* ASSIGNED TASK: Transcribe all of the records, leaving out any pictures.

________________________

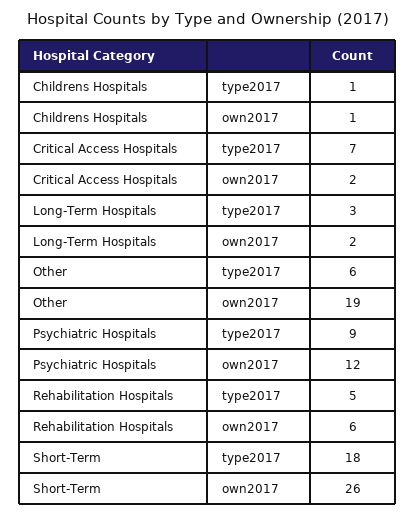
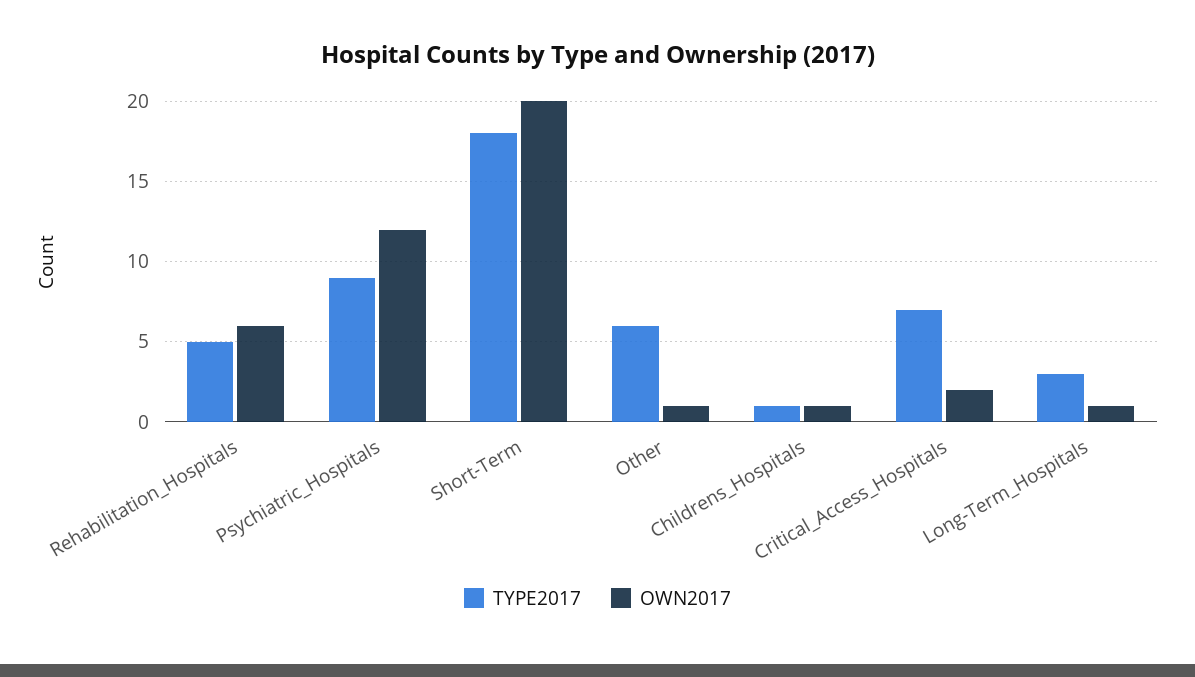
  {
    "type2017": {
      "Childrens Hospitals": 1,
      "Critical Access Hospitals": 7,
      "Long-Term Hospitals": 3,
      "Other": 6,
      "Psychiatric Hospitals": 9,
      "Rehabilitation Hospitals": 5,
      "Short-Term": 18
    },
    "own2017": {
      "Childrens Hospitals": 1,
      "Critical Access Hospitals": 2,
-     "Long-Term Hospitals": 2,
+     "Long-Term Hospitals": 1,
-     "Other": 19,
+     "Other": 1,
      "Psychiatric Hospitals": 12,
      "Rehabilitation Hospitals": 6,
-     "Short-Term": 26
+     "Short-Term": 20
    }
  }

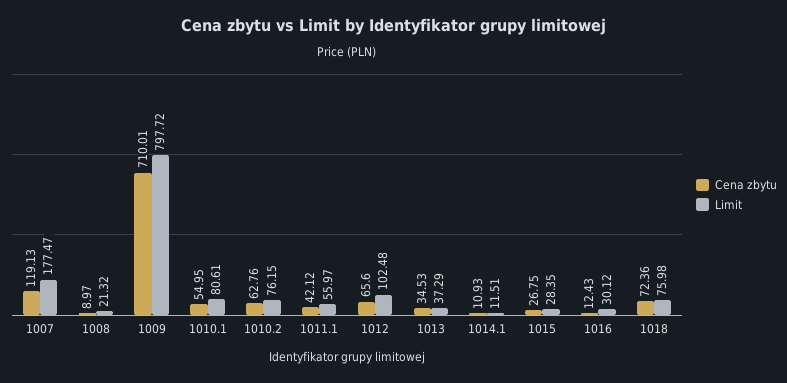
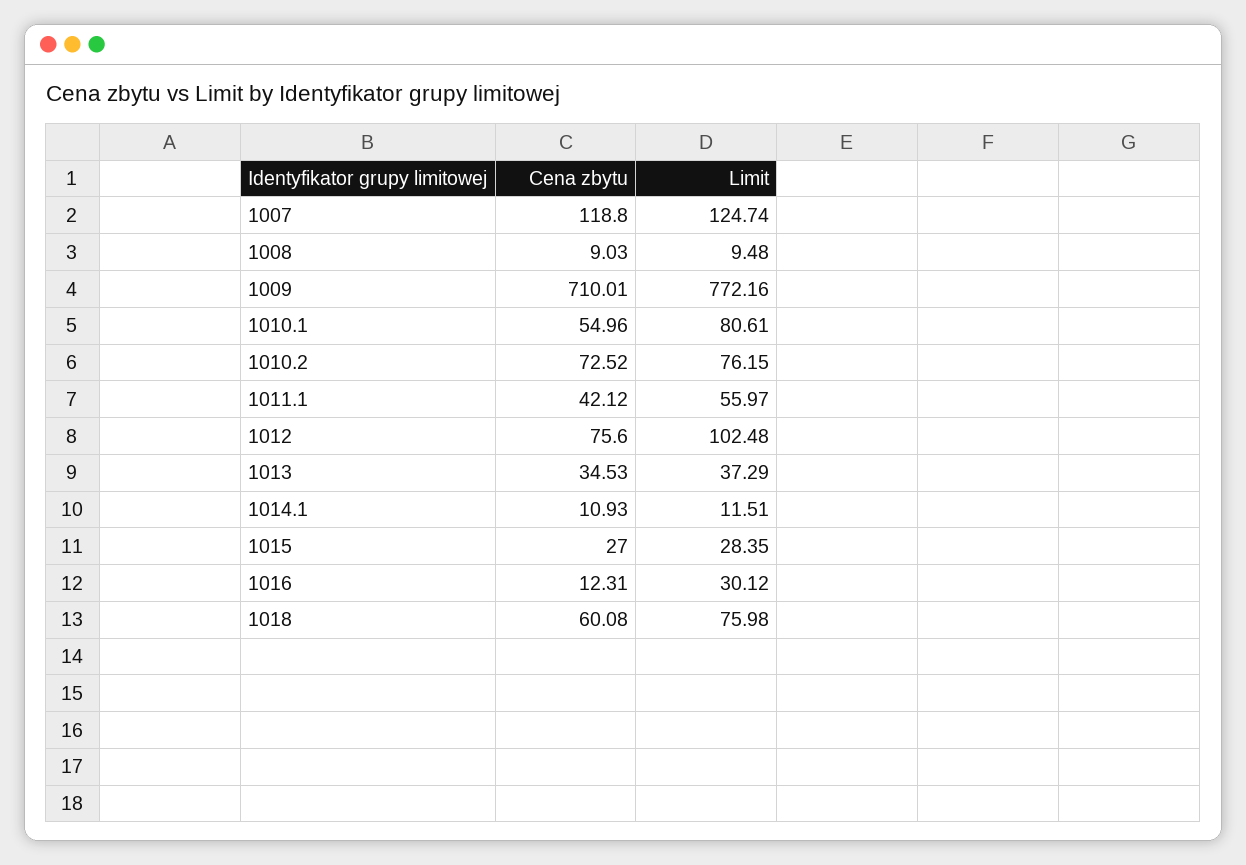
  {
    "Cena zbytu": {
-     "1007": 119.13,
+     "1007": 118.8,
-     "1008": 8.97,
+     "1008": 9.03,
      "1009": 710.01,
-     "1010.1": 54.95,
+     "1010.1": 54.96,
-     "1010.2": 62.76,
+     "1010.2": 72.52,
      "1011.1": 42.12,
-     "1012": 65.6,
+     "1012": 75.6,
      "1013": 34.53,
      "1014.1": 10.93,
-     "1015": 26.75,
+     "1015": 27,
-     "1016": 12.43,
+     "1016": 12.31,
-     "1018": 72.36
+     "1018": 60.08
    },
    "Limit": {
-     "1007": 177.47,
+     "1007": 124.74,
-     "1008": 21.32,
+     "1008": 9.48,
-     "1009": 797.72,
+     "1009": 772.16,
      "1010.1": 80.61,
      "1010.2": 76.15,
      "1011.1": 55.97,
      "1012": 102.48,
      "1013": 37.29,
      "1014.1": 11.51,
      "1015": 28.35,
      "1016": 30.12,
      "1018": 75.98
    }
  }

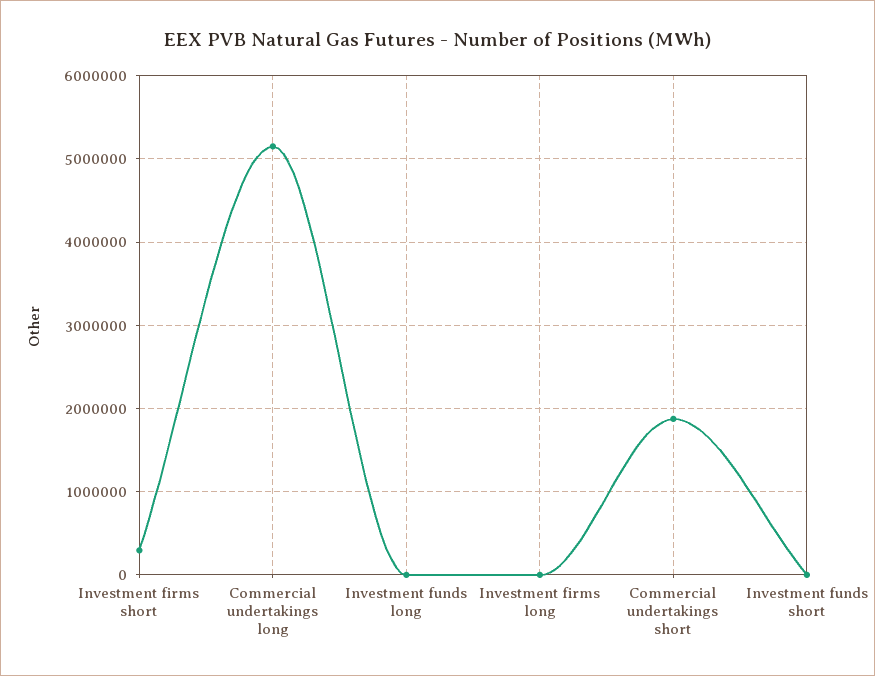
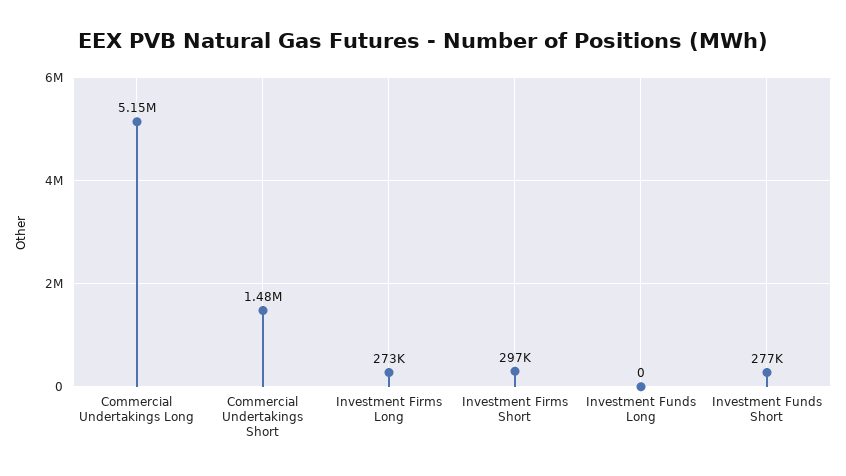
  {
    "Investment firms short": 297000,
    "Commercial undertakings long": 5150000,
    "Investment funds long": 0,
-   "Investment firms long": 0,
+   "Investment firms long": 273000,
-   "Commercial undertakings short": 1900000,
+   "Commercial undertakings short": 1480000,
-   "Investment funds short": 0
+   "Investment funds short": 277000
  }

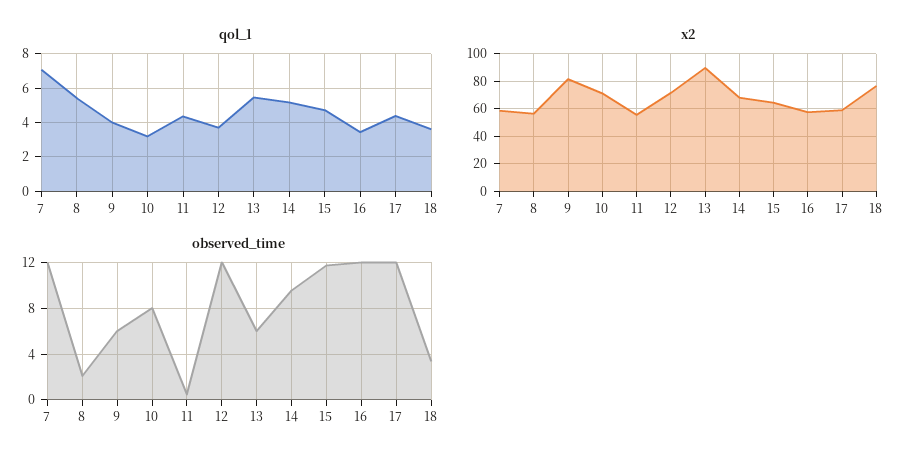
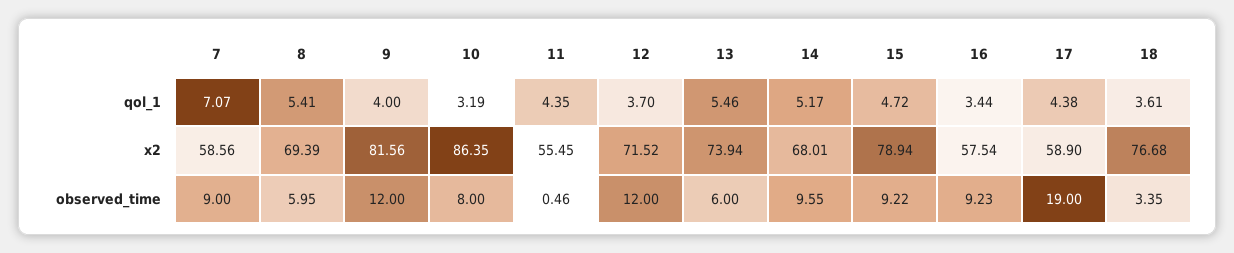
  {
    "qol_1": {
      "7": 7.07,
      "8": 5.41,
      "9": 4,
      "10": 3.19,
      "11": 4.35,
      "12": 3.7,
      "13": 5.46,
      "14": 5.17,
      "15": 4.72,
      "16": 3.44,
      "17": 4.38,
      "18": 3.61
    },
    "x2": {
      "7": 58.56,
-     "8": 55,
+     "8": 69.39,
      "9": 81.56,
-     "10": 70,
+     "10": 86.35,
      "11": 55.45,
      "12": 71.52,
-     "13": 90,
+     "13": 73.94,
      "14": 68.01,
-     "15": 65,
+     "15": 78.94,
      "16": 57.54,
      "17": 58.9,
      "18": 76.68
    },
    "observed_time": {
-     "7": 12,
+     "7": 9,
-     "8": 2,
+     "8": 5.95,
-     "9": 6,
+     "9": 12,
      "10": 8,
      "11": 0.46,
      "12": 12,
      "13": 6,
      "14": 9.55,
-     "15": 12,
+     "15": 9.22,
-     "16": 12,
+     "16": 9.23,
-     "17": 12,
+     "17": 19,
      "18": 3.35
    }
  }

________________________

* YOUR SOLUTION:
  {
    "type2017": {
      "Childrens Hospitals": 1,
      "Critical Access Hospitals": 7,
      "Long-Term Hospitals": 3,
      "Other": 6,
      "Psychiatric Hospitals": 9,
      "Rehabilitation Hospitals": 5,
      "Short-Term": 18
    },
    "own2017": {
      "Childrens Hospitals": 1,
      "Critical Access Hospitals": 2,
-     "Long-Term Hospitals": 2,
+     "Long-Term Hospitals": 1,
-     "Other": 19,
+     "Other": 1,
      "Psychiatric Hospitals": 12,
      "Rehabilitation Hospitals": 6,
-     "Short-Term": 26
+     "Short-Term": 20
    }
  }

  {
    "Cena zbytu": {
-     "1007": 119.13,
+     "1007": 118.8,
-     "1008": 8.97,
+     "1008": 9.03,
      "1009": 710.01,
-     "1010.1": 54.95,
+     "1010.1": 54.96,
-     "1010.2": 62.76,
+     "1010.2": 72.52,
      "1011.1": 42.12,
-     "1012": 65.6,
+     "1012": 75.6,
      "1013": 34.53,
      "1014.1": 10.93,
-     "1015": 26.75,
+     "1015": 27,
-     "1016": 12.43,
+     "1016": 12.31,
-     "1018": 72.36
+     "1018": 60.08
    },
    "Limit": {
-     "1007": 177.47,
+     "1007": 124.74,
-     "1008": 21.32,
+     "1008": 9.48,
-     "1009": 797.72,
+     "1009": 772.16,
      "1010.1": 80.61,
      "1010.2": 76.15,
      "1011.1": 55.97,
      "1012": 102.48,
      "1013": 37.29,
      "1014.1": 11.51,
      "1015": 28.35,
      "1016": 30.12,
      "1018": 75.98
    }
  }

  {
    "Investment firms short": 297000,
    "Commercial undertakings long": 5150000,
    "Investment funds long": 0,
-   "Investment firms long": 0,
+   "Investment firms long": 273000,
-   "Commercial undertakings short": 1900000,
+   "Commercial undertakings short": 1480000,
-   "Investment funds short": 0
+   "Investment funds short": 277000
  }

  {
    "qol_1": {
      "7": 7.07,
      "8": 5.41,
      "9": 4,
      "10": 3.19,
      "11": 4.35,
      "12": 3.7,
      "13": 5.46,
      "14": 5.17,
      "15": 4.72,
      "16": 3.44,
      "17": 4.38,
      "18": 3.61
    },
    "x2": {
      "7": 58.56,
-     "8": 55,
+     "8": 69.39,
      "9": 81.56,
-     "10": 70,
+     "10": 86.35,
      "11": 55.45,
      "12": 71.52,
-     "13": 90,
+     "13": 73.94,
      "14": 68.01,
-     "15": 65,
+     "15": 78.94,
      "16": 57.54,
      "17": 58.9,
      "18": 76.68
    },
    "observed_time": {
-     "7": 12,
+     "7": 9,
-     "8": 2,
+     "8": 5.95,
-     "9": 6,
+     "9": 12,
      "10": 8,
      "11": 0.46,
      "12": 12,
      "13": 6,
      "14": 9.55,
-     "15": 12,
+     "15": 9.22,
-     "16": 12,
+     "16": 9.23,
-     "17": 12,
+     "17": 19,
      "18": 3.35
    }
  }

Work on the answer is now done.